Ho scelto quali oggetti fotografare guardando ciò che trovavo su eBay e nei siti di altre case d’asta. Sono rimasto sorpreso da quanto alcuni fossero ignobili e stravaganti. Ho anche recuperato utensili e oggetti domestici degli anni ’30 e ’40 che raffiguravano i nativi americani. In contrasto con il modo in cui venivano rappresentati gli afroamericani, i nativi erano romantizzati come noble savages. Il peso del puro odio razziale e del ridicolo era riservato solo ai neri.

Fra le cose più tristi che ho recuperato posso annoverare una fotografia del 1945 di un mucchio di cadaveri in un campo di sterminio tedesco e una cartolina del 1907 con un uomo nero appeso a un albero. La maggior parte degli altri oggetti che ho fotografato erano caricature. Non solo, però. C’è anche una fotografia del 1942 di due donne giapponesi che cuciono in un campo di internamento nipponico, molto diversa dalle immagini dello scorso anno dei bambini messicani e centroamericani in gabbia. Non sappiamo nemmeno cosa sia successo a quei bambini perché non fanno più notizia.
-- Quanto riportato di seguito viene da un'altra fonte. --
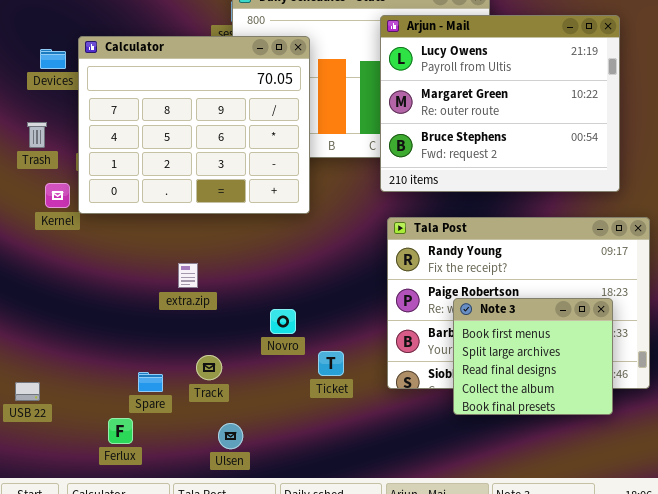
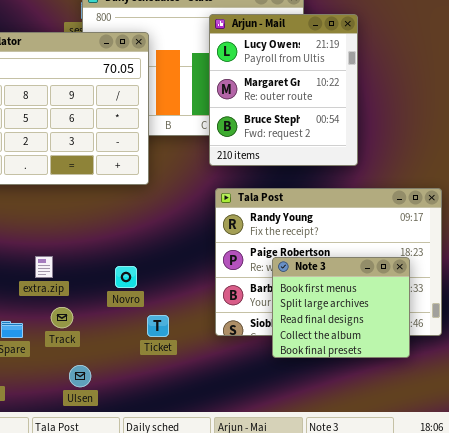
Arjun - Mail: [380,15,620,192] -> [209,14,358,166], resized
extra.zip: [178,263,198,288] -> [35,256,53,278], moved
Ticket: [318,351,344,376] -> [147,315,169,337], moved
Lei aveva già dedicato una serie al Ku Klux Klan. Adesso, in «Infamous», vediamo solo il «simulacro», la maschera che diventa feticcio… Non crede che – senza il corpo – l’immagine perda forza?
Al contrario, c’è potere nella maschera e nel travestimento. Quando ho fotografato il Ku Klux Klan, i partecipanti li ho incontrati per la prima volta senza i cappucci e la tunica. Poi, al momento di scattare la fotografia e si sono ripresentati con le loro vesti e i cappucci: erano diventati qualcos’altro. Non erano più esseri umani ordinari ma simboli straordinari. È lo stesso processo di slittamento che accade con una suora, un vescovo o un prete. Non sono «in maschera», ma portano i «segni» della loro religione e questo li eleva in un modo che non sarebbe mai accaduto se avessero indossato i jeans.
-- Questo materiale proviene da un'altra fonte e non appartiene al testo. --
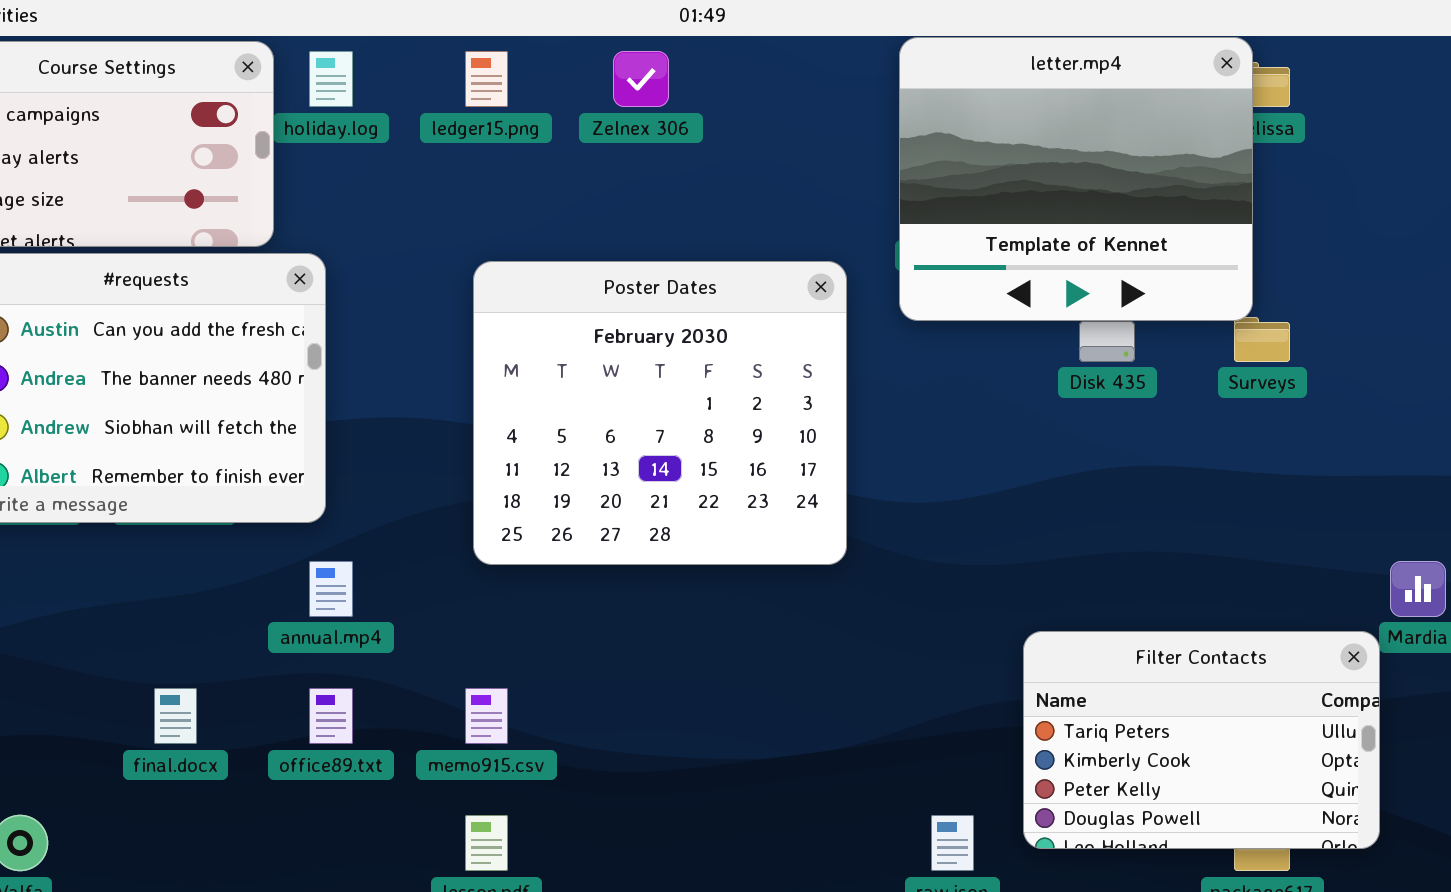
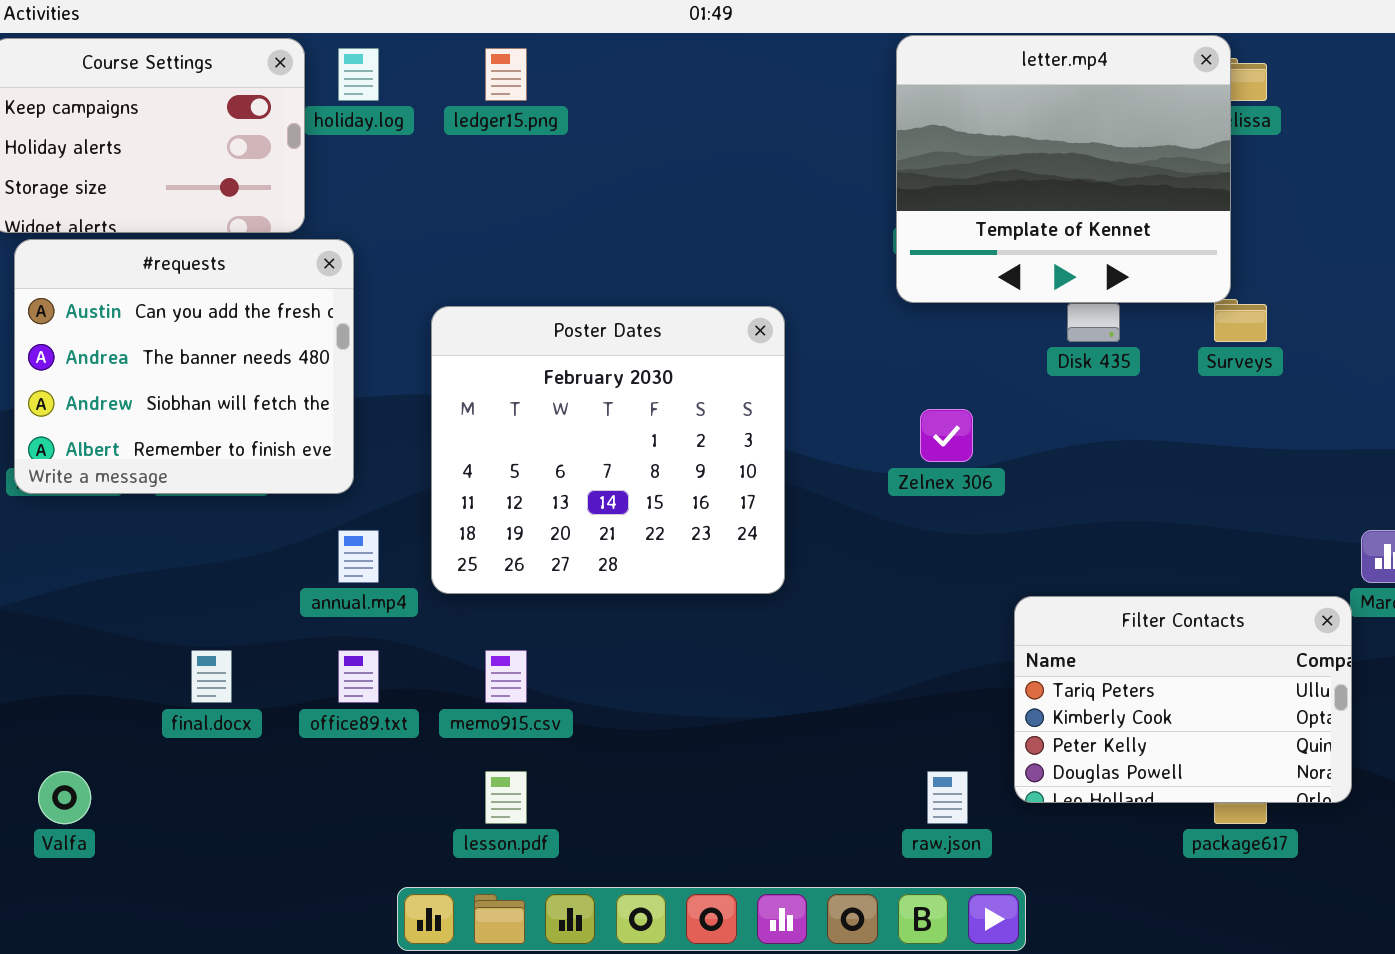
Zelnex 306: [613,51,669,107] -> [920,409,973,462], moved
Poster Dates: [473,261,847,565] -> [431,306,785,594], moved

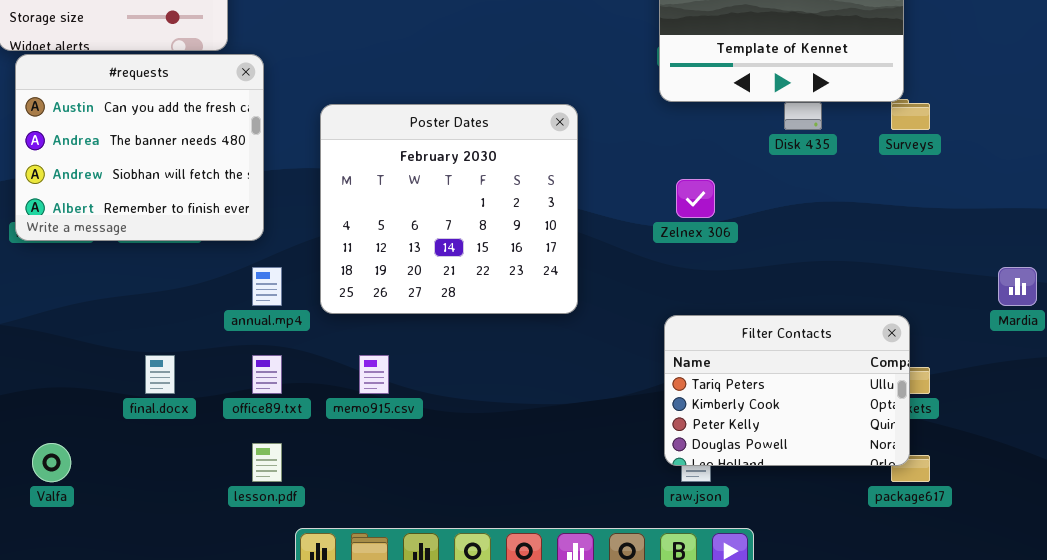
Filter Contacts: [1014,596,1352,803] -> [664,315,910,466], moved
lesson.pdf: [485,771,527,824] -> [252,443,282,482], moved

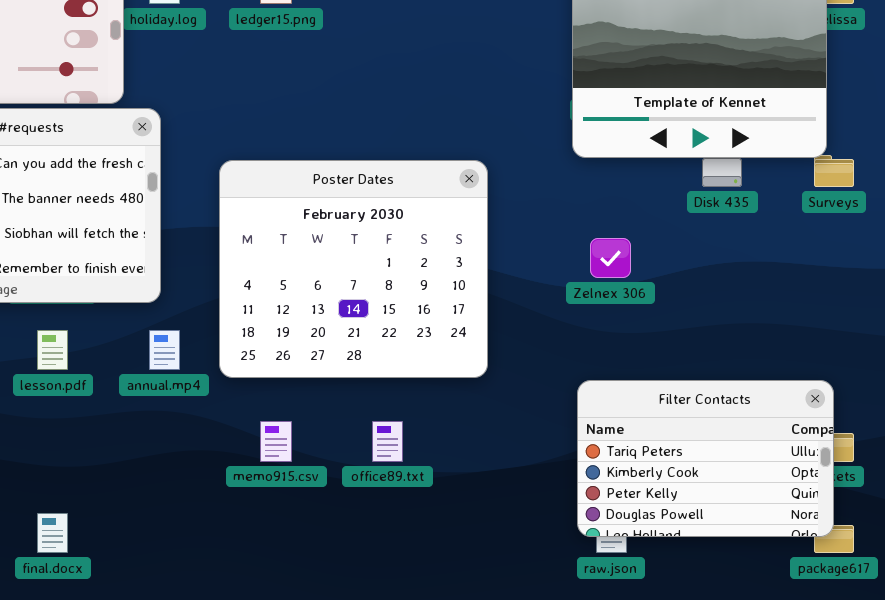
final.docx: [145,355,175,394] -> [37,513,68,553], moved
office89.txt: [252,355,282,394] -> [372,421,403,462], moved
lesson.pdf: [252,443,282,482] -> [37,330,68,370], moved

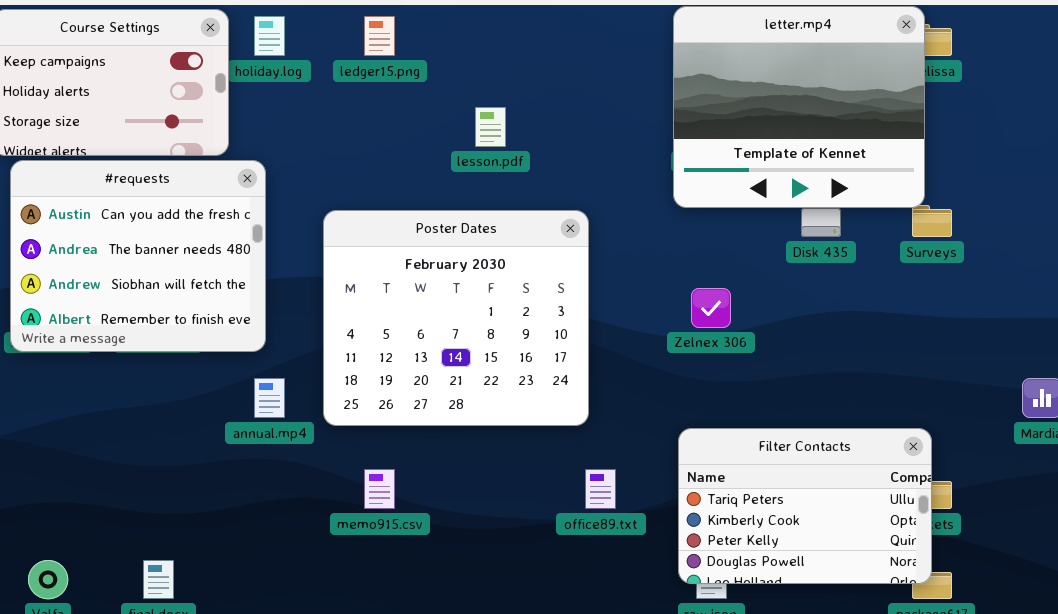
lesson.pdf: [37,330,68,370] -> [475,107,506,147], moved
office89.txt: [372,421,403,462] -> [585,469,616,509], moved

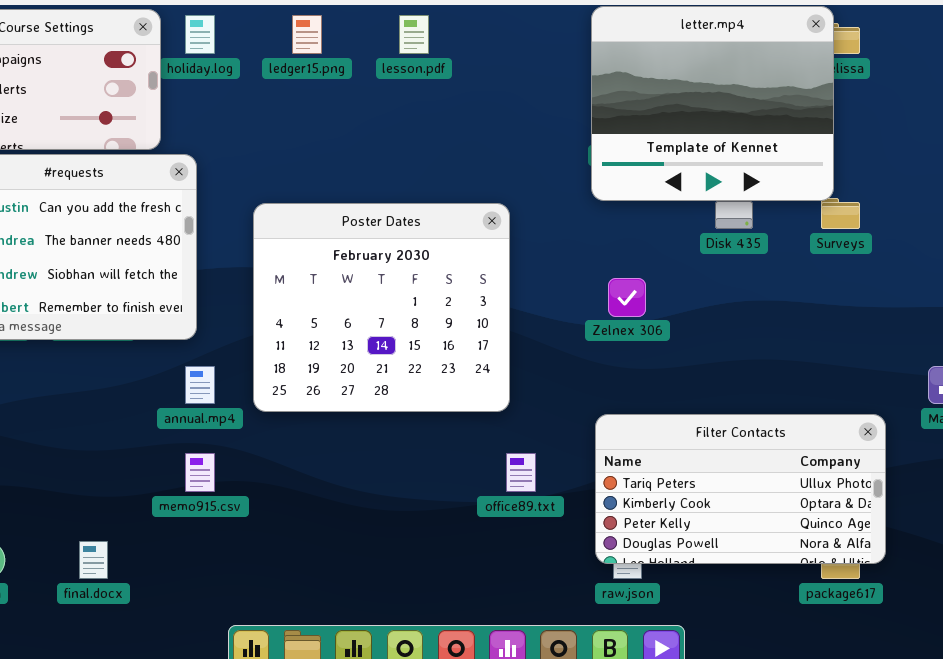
lesson.pdf: [475,107,506,147] -> [399,15,429,54], moved
Filter Contacts: [678,428,932,584] -> [595,414,886,564], resized
memo915.csv: [364,469,395,509] -> [185,453,215,492], moved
Nel corso di una intervista ha affermato che qualunque sia il soggetto – un cadavere all’obitorio o un senzatetto – lei insegue sempre un ideale di bellezza. È valido anche per i cimeli razzisti?
La bellezza è negli occhi di chi guarda e io realizzo un lavoro che è bello per me. Se un soggetto è difficile da osservare, è ancora meglio allora presentarlo ammantato di una certa seduzione.
La sua ricerca è nata con oggetti «fetish» su Trump. Tornerà ad approfondire questo progetto?
Ho chiuso con Trump. Lo considero un progetto giunto a termine. Sono stato felice che fosse finito perché ho passato un anno, giorno e notte, a cercare e acquistare oltre mille oggetti che portavano il nome «Trump». È stato però il risultato di quello scavo culturale nella «Trump Land» che mi ha fatto venire voglia di frugare tra le macerie della storia. Ciò che ho scoperto mi ha condotto a Infamous.

Che tipo di America sta lasciando Trump?
L’America non è mai stata quello che, a volte, abbiamo pensato fosse. Credevamo di poter essere migliori di così e Donald Trump è arrivato e ha detto: «No, non lo siete affatto».

Come sta vivendo la pandemia?
Vivo come sempre, ma ancor di più circondato dalla solitudine. Ho viaggiato moltissimo per il mio lavoro, in particolare in Europa. Ora è rassicurante stare a casa e indossare una maschera. Mi è sempre piaciuto Halloween e la maschera non è solo una protezione medica necessaria, ma anche una forma di espressione personale. È un fatto noto che quando gli individui la indossano, si sentono liberi di trasformarsi in chi davvero vogliono essere. Stiamo entrando in un’era in cui tutto «andrà bene».